### JOB
Copy the lines of the listing from the one containing "order: Anura" through the end of the listing, both included, reproducing them word for word.

### SOURCE DATA
● ● ● ●

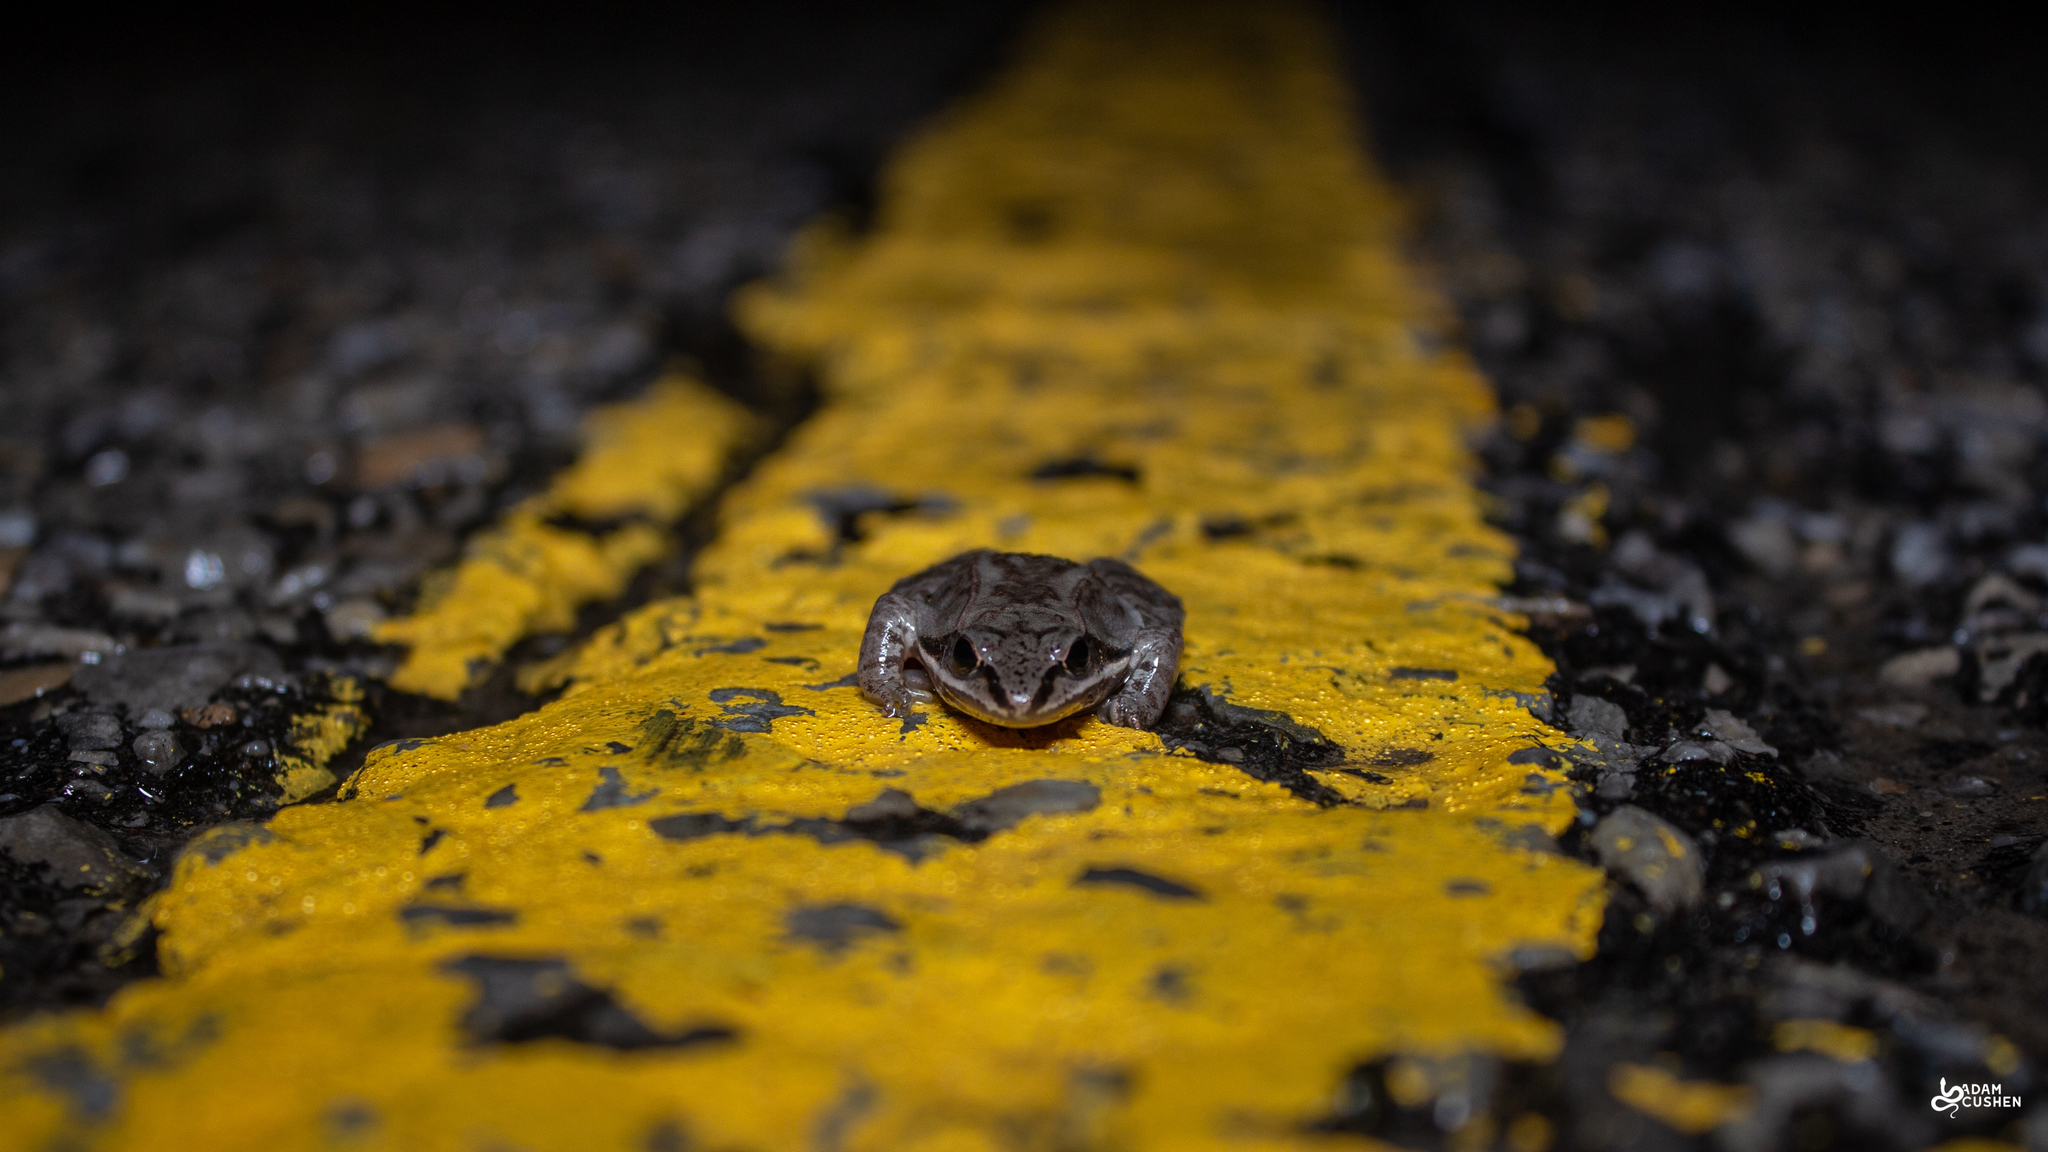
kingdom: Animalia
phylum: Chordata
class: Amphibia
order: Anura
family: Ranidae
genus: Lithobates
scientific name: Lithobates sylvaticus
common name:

● ● ● ●

### ANSWER TO THE TASK
order: Anura
family: Ranidae
genus: Lithobates
scientific name: Lithobates sylvaticus
common name:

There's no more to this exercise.